AIM: To investigate whether proanthocyanidins(PAC)can ameliorate ferroptosis in retinal pigment epithelium(RPE)cells via the Nrf2/GPX4 pathway, and to evaluate its protective effect in dry age-related macular degeneration(ARMD).

METHODS: The protective effects of PAC against ferroptosis were evaluated using an in vitro model of H₂O₂-stimulated human RPE cells(ARPE-19)and an in vivo dry ARMD animal model induced by sodium iodate(NaIO₃). CCK-8 assay was applied to assess cell viability. Calcein-AM/PI staining was applied to determine the level of cell death. Lipid peroxidation(LPO)levels were measured using a lipid peroxidation assay kit. CM-H2DCFDA was used to detect the level of reactive oxygen species(ROS)in cells. MitoSOX probe was employed to measure the mitochondrial ROS level. JC-1 staining was used to evaluate the changes in mitochondrial membrane potential. Western Blot was performed to detect the expression levels of proteins(Nrf2, GPX4, and HO-1)related to the Nrf2 pathway. Retinal flat mounts were used to evaluate the structure and function of RPE. Hematoxylin and eosin(H & E)staining was applied to assess the morphological changes in rat retinas. Rhodopsin and opsin staining was used to evaluate visual function in the retina. TUNEL staining was employed to detect apoptosis in retinal cells.

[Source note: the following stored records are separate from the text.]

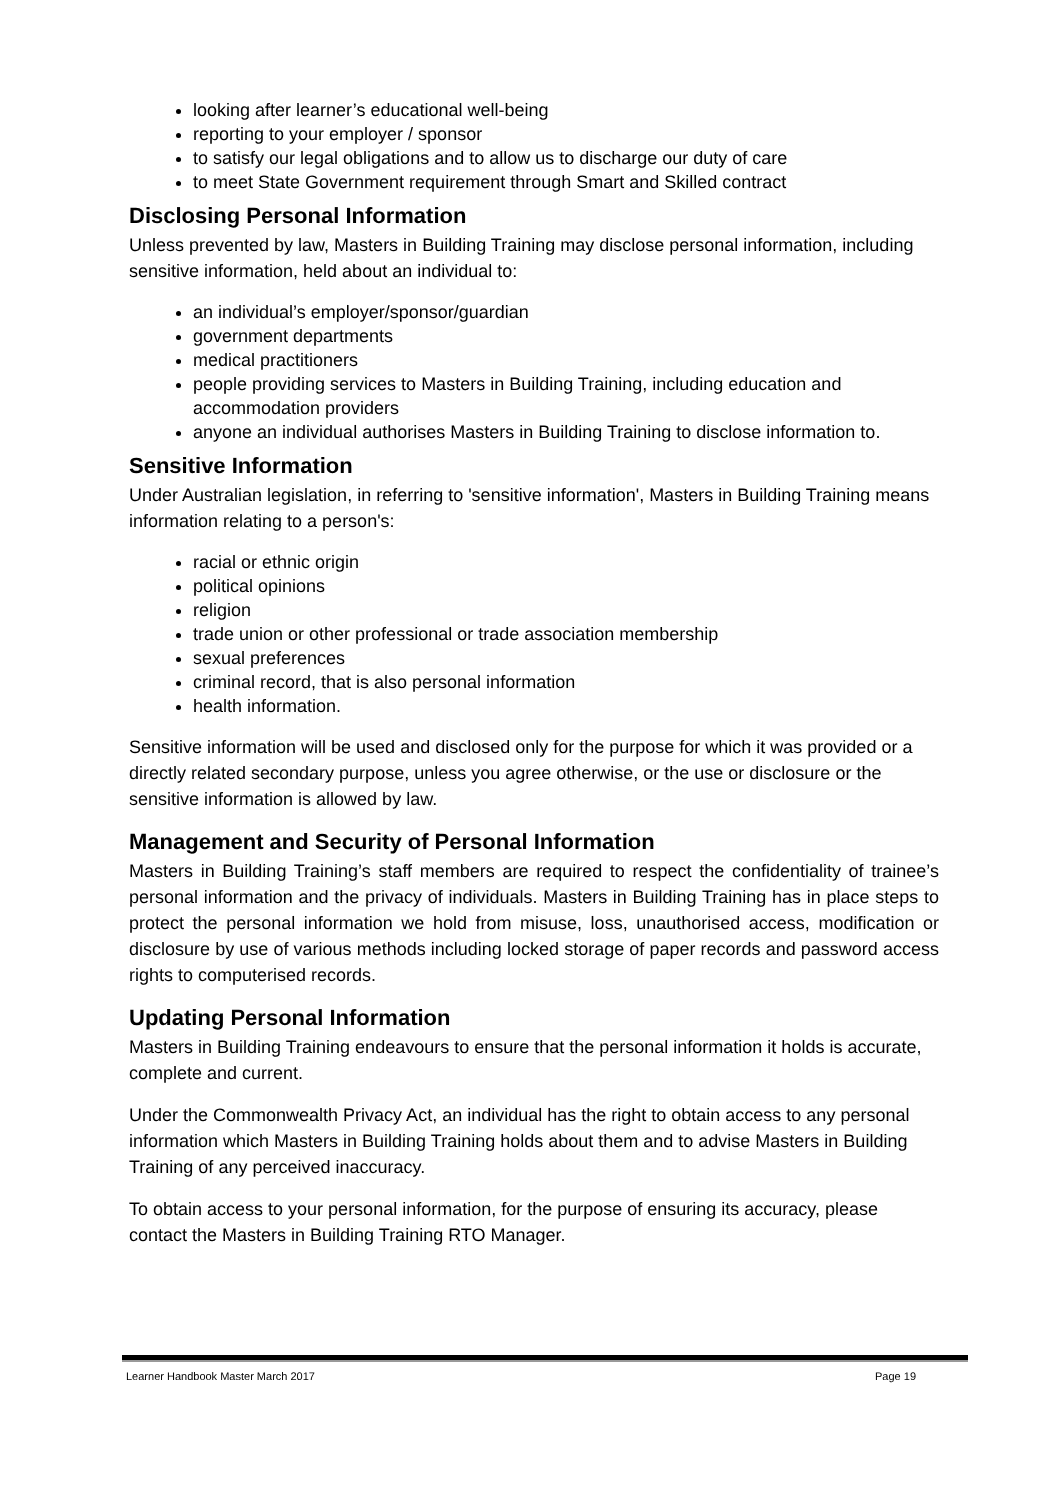looking after learner’s educational well-being
reporting to your employer / sponsor
to satisfy our legal obligations and to allow us to discharge our duty of care
to meet State Government requirement through Smart and Skilled contract
Disclosing Personal Information
Unless prevented by law, Masters in Building Training may disclose personal information, including sensitive information, held about an individual to:
an individual’s employer/sponsor/guardian
government departments
medical practitioners
people providing services to Masters in Building Training, including education and accommodation providers
anyone an individual authorises Masters in Building Training to disclose information to.
Sensitive Information
Under Australian legislation, in referring to 'sensitive information', Masters in Building Training means information relating to a person's:
racial or ethnic origin
political opinions
religion
trade union or other professional or trade association membership
sexual preferences
criminal record, that is also personal information
health information.
Sensitive information will be used and disclosed only for the purpose for which it was provided or a directly related secondary purpose, unless you agree otherwise, or the use or disclosure or the sensitive information is allowed by law.
Management and Security of Personal Information
Masters in Building Training’s staff members are required to respect the confidentiality of trainee’s personal information and the privacy of individuals. Masters in Building Training has in place steps to protect the personal information we hold from misuse, loss, unauthorised access, modification or disclosure by use of various methods including locked storage of paper records and password access rights to computerised records.
Updating Personal Information
Masters in Building Training endeavours to ensure that the personal information it holds is accurate, complete and current.
Under the Commonwealth Privacy Act, an individual has the right to obtain access to any personal information which Masters in Building Training holds about them and to advise Masters in Building Training of any perceived inaccuracy.
To obtain access to your personal information, for the purpose of ensuring its accuracy, please contact the Masters in Building Training RTO Manager.
Learner Handbook Master March 2017 Page 19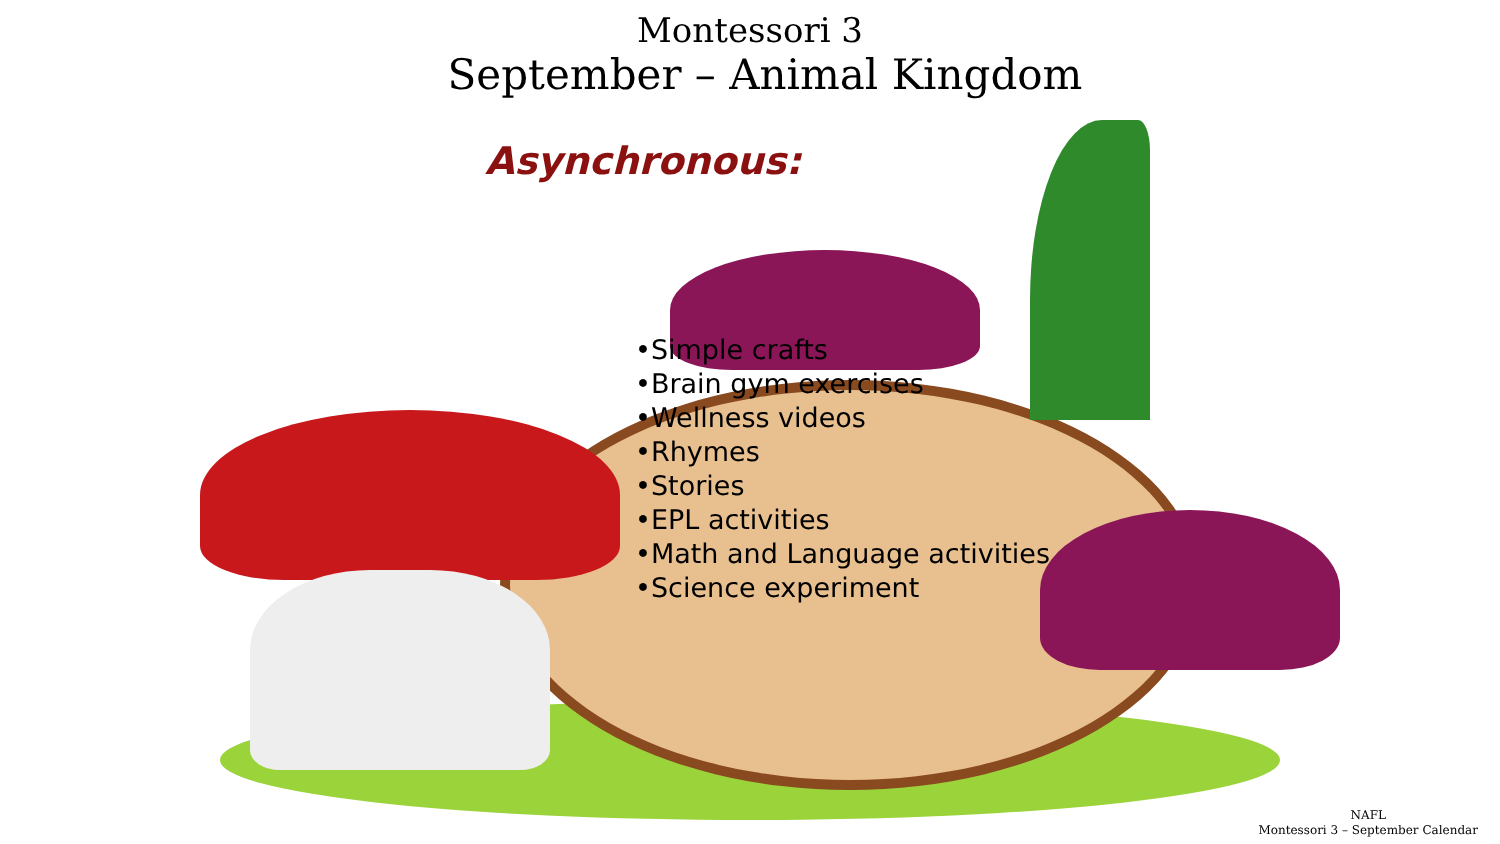Montessori 3
September – Animal Kingdom
Asynchronous:
•Simple crafts
•Brain gym exercises
•Wellness videos
•Rhymes
•Stories
•EPL activities
•Math and Language activities
•Science experiment
NAFL
Montessori 3 – September Calendar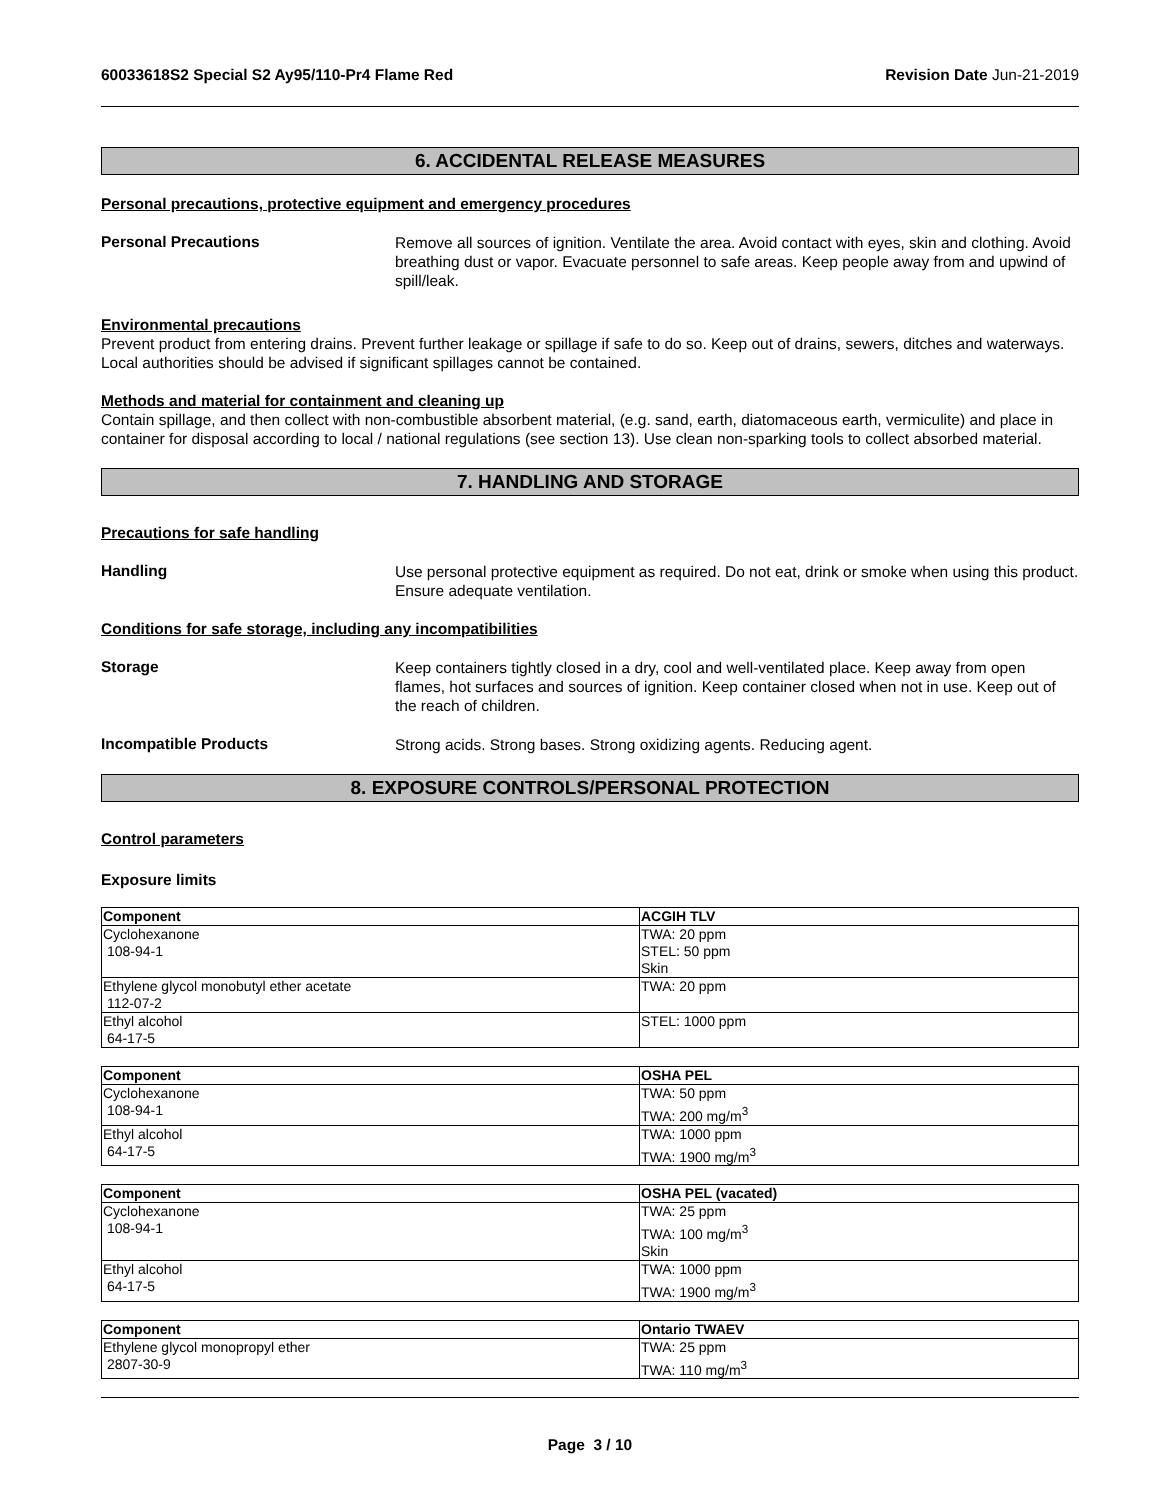60033618S2 Special S2 Ay95/110-Pr4 Flame Red Revision Date Jun-21-2019
6. ACCIDENTAL RELEASE MEASURES
Personal precautions, protective equipment and emergency procedures
Personal Precautions
Remove all sources of ignition. Ventilate the area. Avoid contact with eyes, skin and clothing. Avoid breathing dust or vapor. Evacuate personnel to safe areas. Keep people away from and upwind of spill/leak.
Environmental precautions
Prevent product from entering drains. Prevent further leakage or spillage if safe to do so. Keep out of drains, sewers, ditches and waterways. Local authorities should be advised if significant spillages cannot be contained.
Methods and material for containment and cleaning up
Contain spillage, and then collect with non-combustible absorbent material, (e.g. sand, earth, diatomaceous earth, vermiculite) and place in container for disposal according to local / national regulations (see section 13). Use clean non-sparking tools to collect absorbed material.
7. HANDLING AND STORAGE
Precautions for safe handling
Handling
Use personal protective equipment as required. Do not eat, drink or smoke when using this product. Ensure adequate ventilation.
Conditions for safe storage, including any incompatibilities
Storage
Keep containers tightly closed in a dry, cool and well-ventilated place. Keep away from open flames, hot surfaces and sources of ignition. Keep container closed when not in use. Keep out of the reach of children.
Incompatible Products
Strong acids. Strong bases. Strong oxidizing agents. Reducing agent.
8. EXPOSURE CONTROLS/PERSONAL PROTECTION
Control parameters
Exposure limits
| Component | ACGIH TLV |
| --- | --- |
| Cyclohexanone 108-94-1 | TWA: 20 ppm STEL: 50 ppm Skin |
| Ethylene glycol monobutyl ether acetate 112-07-2 | TWA: 20 ppm |
| Ethyl alcohol 64-17-5 | STEL: 1000 ppm |
| Component | OSHA PEL |
| --- | --- |
| Cyclohexanone 108-94-1 | TWA: 50 ppm TWA: 200 mg/m<sup>3</sup> |
| Ethyl alcohol 64-17-5 | TWA: 1000 ppm TWA: 1900 mg/m<sup>3</sup> |
| Component | OSHA PEL (vacated) |
| --- | --- |
| Cyclohexanone 108-94-1 | TWA: 25 ppm TWA: 100 mg/m<sup>3</sup> Skin |
| Ethyl alcohol 64-17-5 | TWA: 1000 ppm TWA: 1900 mg/m<sup>3</sup> |
| Component | Ontario TWAEV |
| --- | --- |
| Ethylene glycol monopropyl ether 2807-30-9 | TWA: 25 ppm TWA: 110 mg/m<sup>3</sup> |
Page 3 / 10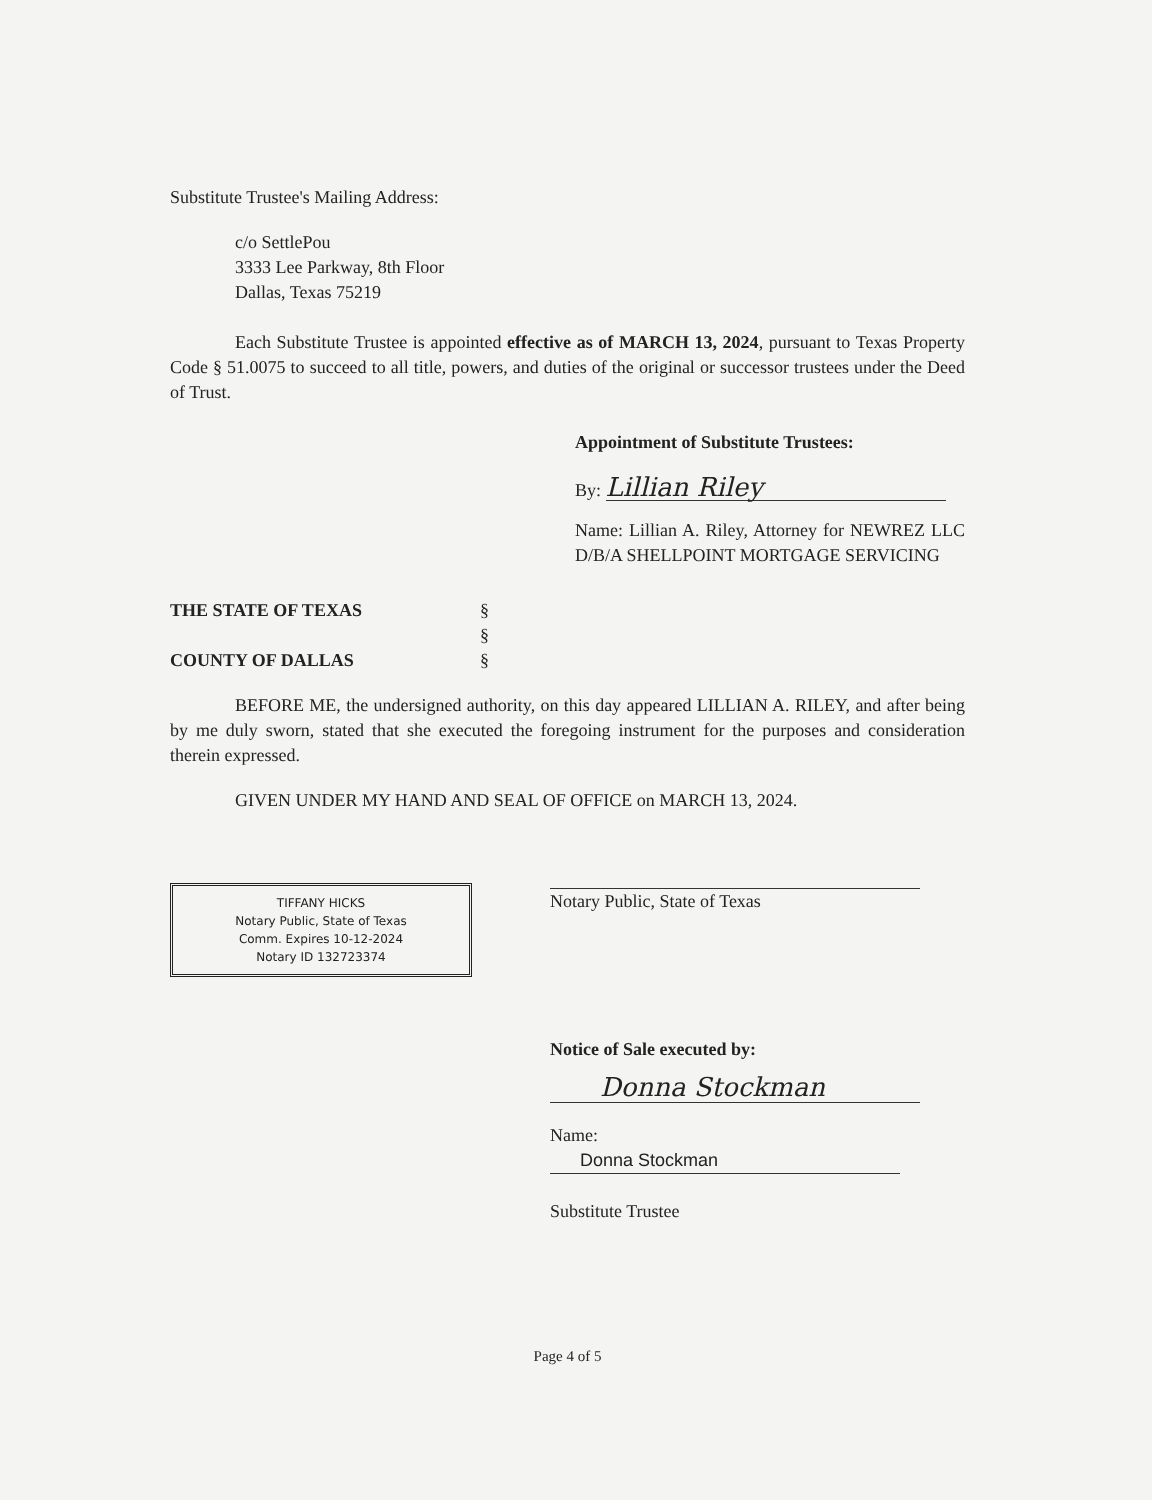Substitute Trustee's Mailing Address:
c/o SettlePou
3333 Lee Parkway, 8th Floor
Dallas, Texas 75219
Each Substitute Trustee is appointed effective as of MARCH 13, 2024, pursuant to Texas Property Code § 51.0075 to succeed to all title, powers, and duties of the original or successor trustees under the Deed of Trust.
Appointment of Substitute Trustees:
By: Lillian Riley
Name: Lillian A. Riley, Attorney for NEWREZ LLC D/B/A SHELLPOINT MORTGAGE SERVICING
THE STATE OF TEXAS
COUNTY OF DALLAS
§
§
§
BEFORE ME, the undersigned authority, on this day appeared LILLIAN A. RILEY, and after being by me duly sworn, stated that she executed the foregoing instrument for the purposes and consideration therein expressed.
GIVEN UNDER MY HAND AND SEAL OF OFFICE on MARCH 13, 2024.
TIFFANY HICKS
Notary Public, State of Texas
Comm. Expires 10-12-2024
Notary ID 132723374
Notary Public, State of Texas
Notice of Sale executed by:
Donna Stockman
Name: Donna Stockman
Substitute Trustee
Page 4 of 5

RESULTS: H₂O₂ exacerbates ferroptosis in ARPE-19 cells, as evidenced by elevated levels of Fe²⁺, ROS, and LPO. PAC preconditioning ameliorates mitochondrial function, reduces intracellular Fe²⁺, ROS, and LPO levels, and suppresses ferroptosis in RPE cells via activation of the Nrf2/GPX4 signaling pathway. In a NaIO₃-induced dry ARMD model, both PAC and the ferroptosis inhibitor Fer-1 reverse the downregulation of retinal Nrf2/GPX4 expression and attenuate retinal cell death.

CONCLUSION:PAC inhibits ferroptosis via the Nrf2/GPX4 pathway, offering a novel potential therapeutic strategy for retinal degeneration.